Is there a similar system available for Linux?

lunixbochs · on Dec 31, 2018

The best I know of for Linux is Aenea, which requires you to run Dragon in a virtual machine or on another computer. I will have Talon ported to Linux at some point, and that will include coming up with speech engine options for Linux. I think one of the better options is to make Windows Dragon work well in WINE. (Despite the numbers being impressive on DeepSpeech and wav2letter++, they’re not yet optimized for continuous recognition, which means you need to feed them chunks of finished recordings, and their letter based recognition requires weird fuzzy matching if you want command grammars that I have yet to solve. I’ve actually considered using the fastest continuous engine I can find, then feeding the sound into a better open source non-continuous engine after each recognition)

shakna · on Dec 31, 2018

The state of voice on Linux is awful.

I've got something close to the Talon control, without eye tracking, I'm working on now and then, using the Google API for voice interpret, because CMUSphinx was awful (50% accuracy per word, whereas Google was closer to 90%).

I'm hoping that Mozilla Voice when it comes will finally solve this or make it easy to build a decent control system.

yorwba · on Dec 31, 2018

Mozilla DeepSpeech has had a release [1] that comes with a pre-trained model achieving 11% WER on clean audio in the LibriSpeech test corpus.

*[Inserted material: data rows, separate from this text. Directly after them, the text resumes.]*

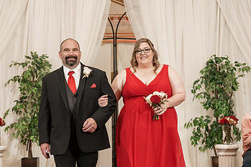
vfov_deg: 17.4
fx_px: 544
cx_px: 112
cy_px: 121
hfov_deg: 26.0
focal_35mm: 78
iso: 2000
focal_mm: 43
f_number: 4
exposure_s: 1/160
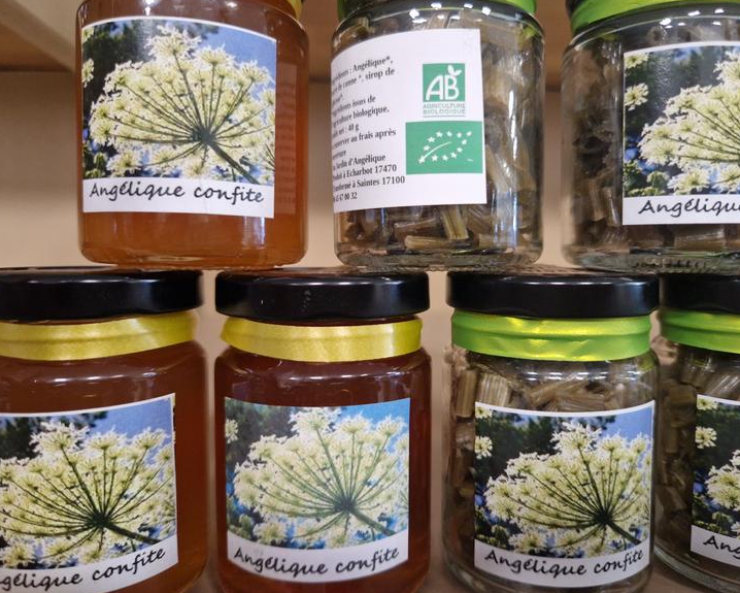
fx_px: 548
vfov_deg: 56.8
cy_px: 287
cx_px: 407
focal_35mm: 25
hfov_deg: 67.9
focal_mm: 5.4
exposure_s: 1/100
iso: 100
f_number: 1.8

That's close to the WER you're getting with Google, but I guess your audio quality isn't as good, so DeepSpeech would perform worse.

Mozilla Common Voice [2] is the project to collect more training data so that DeepSpeech (and other projects) can achieve the accuracy that is known to be possible with the same architecture trained on larger private datasets.

Then there's Facebook's newly released wav2letter++ [3], which claims to achieve better accuracy with the same training data. However, some people have been unable to exactly reproduce those results, getting "only" 5.15% WER [4]. Still better than what Mozilla DeepSpeech can deliver, though.

[1] https://github.com/mozilla/DeepSpeech/releases/latest

[2] https://voice.mozilla.org

[3] https://github.com/facebookresearch/wav2letter

[4] https://github.com/facebookresearch/wav2letter/issues/88

eggie · on Dec 31, 2018

Does this mean that Talon is based on private APIs provided in OSX?

lunixbochs · on Dec 31, 2018

It’s not locked to macOS at all. I plan to support win/lin/mac equally, Talon has its own grammar compiler and engine-independent word parser. The main hold up for porting is all of the interaction APIs like key simulation, drawing overlays on the screen, that sort of thing.